Unicode Normalization in Log Output

(This is a "General Support" question; the template does not work.)

Question:

  1. When rclone syncs a file that has a Unicode composed sequence in the name, it normalizes the name prior to syncing (Source: fs: stop normalizing file names but do a normalized compare in the sync · rclone/rclone@7f9a11d · GitHub )

  2. If logging is enabled, which filepath is reported in the log for each sync event: the normalized one, or the one that the local filesystem had, prior to rclone normalization?

Goal:

I'm writing a Mac app. I want to consume the paths reported in an rclone log, then use those paths to look up objects in a standard Dictionary-like data structure.

To avoid VERY costly "fuzzy" string comparisons, I need to know the exact normalization strategy that takes place for logged paths so that the keys I assign have the same Unicode normalization that rlcone will use in the log. Thank you!

I moved it to dev discussions as that's more fitting.

Sounds like you look for a definitive answer, and we'll probably have to wait for @ncw to stop by for that. While waiting: I've peeked into on the relevant code, and it seems to me the answer is it will log the original names.

The "march" traversal code does:

converts a name into a form which is used for comparison

This includes unicode normalization, and in some cases also making it lowercase (when case-insensitive comparisons are needed).

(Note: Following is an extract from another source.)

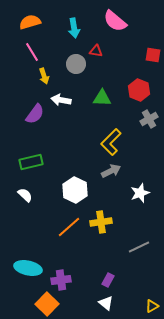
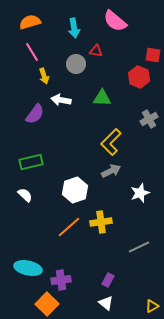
red hexagon: moved 13 px up
white hexagon: rotated 15 degrees clockwise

And then collects objects:

// matchEntry is an entry plus transformed name
type matchEntry struct {
    entry fs.DirEntry
    leaf  string
    name  string
}

The name is where the result of the unicode normalization is kept, and it is used for matching during the traversal. But further on, the sync and other code, uses the entry. Logging such as "Copied (replaced existing)", "Moved (server-side)" will use the entrys name - not the transformed name.

Hi Bryan,

You may be lucky, but I don’t think there is an explicit strategy/standard to support easy parsable (unicode normalized) file names in log output.

I personally haven’t paid attention to this in the (few debug) log messages that I have added, nor have I seen any unit tests to ensure adherence to a log output standard.

Chances are probably best if you rely on output from a few select print statements in the same area of code, such as the “march” mentioned above.

Beware of UTF/character translation differences between different remotes. I ditched a hash comparison script after hitting that bump. I don't remember the specifics anymore.

Thanks! I figured there wasn’t a standard here, which is what I was hoping to address.

It seems like the the logs are meant to be parseable—there’s a JSON output option, for instance. Perhaps the best approach is to guarantee that the format of paths in the log will match the format as it was on the source platform? That way, any scripts/apps interfacing with rclone can count on getting the exact same Unicode sequence whether they read the path from disk, or from rclone’s log.

This topic was automatically closed 30 days after the last reply. New replies are no longer allowed.